Écouter les rêves de la matière

Françoise LISON-LEROY, Tu ouvres et c’est le jour, Rougerie, 2025, 64 p., 12 €, ISBN : 978–2‑85668–428‑3

lison-leroy tu ouvres et c'est le jourLa poésie se tient dans des angles morts qu’elle ramène à la vie, s’adresse aux mots comme s’ils étaient des oiseaux. Tu ouvres et c’est le jour, le nou­veau recueil poé­tique de la poétesse et écrivaine Françoise Lison-Leroy tisse son univers dans un con­tin­u­um de sen­sa­tions qui cir­cu­lent de l’humain à la nature, qui déam­bu­lent du château de sable à la taupe, des nuages à la musaraigne. L’écriture est tail­lée dans ce qu’elle évoque, dans la porosité entre les règnes du vivant, tra­ver­sée par une expres­sion et un ani­misme qui décloi­son­nent les fron­tières entre les formes de vie.

C’est en nous que défi­lent
tes envols de passereau
et cette joie canaille
aux plumes
          translu­cides

La con­struc­tion du recueil prend la forme d’un bat­te­ment d’ailes en trois temps : « Tu ouvres et c’est le jour », « Témoins et brais­es », « Terre à grands bras ». Les sous-titres des trois par­ties libèrent l’ode aux élé­ments dont ils sacrent l’apparition : la glaise, le feu, la nais­sance du jour et l’œil-témoin, celui de la poétesse.
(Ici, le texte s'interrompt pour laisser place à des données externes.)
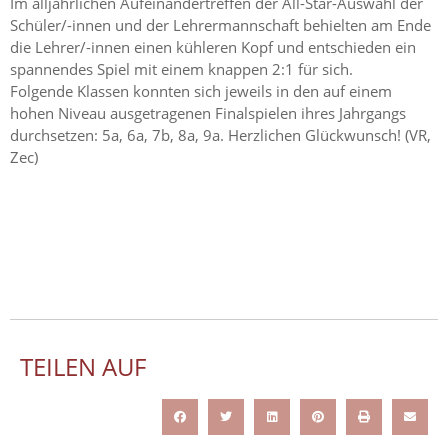
Im alljährlichen Aufeinandertreffen der All-Star-Auswahl der
Schüler/-innen und der Lehrermannschaft behielten am Ende
die Lehrer/-innen einen kühleren Kopf und entschieden ein
spannendes Spiel mit einem knappen 2:1 für sich.
Folgende Klassen konnten sich jeweils in den auf einem
hohen Niveau ausgetragenen Finalspielen ihres Jahrgangs
durchsetzen: 5a, 6a, 7b, 8a, 9a. Herzlichen Glückwunsch! (VR,
Zec)
TEILEN AUF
Le verbe, le chemin du lan­gage poé­tique que choisit l’œil-témoin pour traduire son expéri­ence n’est pas don­né a pri­ori. Loin d’être présent de toute éter­nité, avant les per­cep­tions générées par ce qui se passe au dehors et au dedans, il nait de ce qu’il décou­vre, il advient en même temps que la rosée, le galop des planètes, la prairie, « le sable fuyant / habité de légen­des ». Les tro­pismes de la joie s’inscrivent sous l’horizon de l’enfance qui peu­ple ce recueil. L’enfance comme retour aux sources, comme voy­age à rebours vers l’origine.

Un temps pour revenir / à la sai­son pre­mière /
celle qui fit de nous / des lagunes ram­pantes /
aux cratères pachy­der­mes

Si Françoise Lison-Leroy péré­grine de l’infiniment petit à l’infiniment grand, de la brindille aux astres, elle dis­sipe les dif­férences d’échelle, loge l’incommensurable dans le fini, le micro­scopique dans le gigan­tisme. De même qu’elle déclô­ture les lim­ites entre humains et non-humains, elle se joue des lois des grandeurs, tra­verse l’espace du monde et l’espace poé­tique en créant un arpen­t­age et une migra­tion qui échap­pent aux découpes sym­bol­iques.

Rien d’édénique pour­tant dans cette atten­tion à ce qui sur­git, à ce qui nous bal­aie autant qu’il nous relie aux expres­sions innom­brables du cos­mos. Le para­doxe pointe son muse­au, s’avance comme la musique de fond de l’univers.  Ain­si en est-il de la joie qui, per­cutée par une image cat­a­clysmique, sub­stitue au mou­ve­ment de l’envol celui de la chute, de l’écrasement.

Elle
la joie
tombée sur tous nos fronts
comme autant de rapaces
et de chiens écrasés

Quand nous ouvrons ce recueil scan­dé en trois chants, le jour nous saute au vis­age. Dans sa besace à mots, Françoise Lison-Leroy puise des voca­bles qu’elle épand comme des graines. Elle ques­tionne les secrets des buis, « la longue énigme des forêts », elle écoute les rêves de la matière, des algues, des galets, elle tend l’oreille au dia­logue du soleil et de la neige, aux noces du dici­ble et du silence.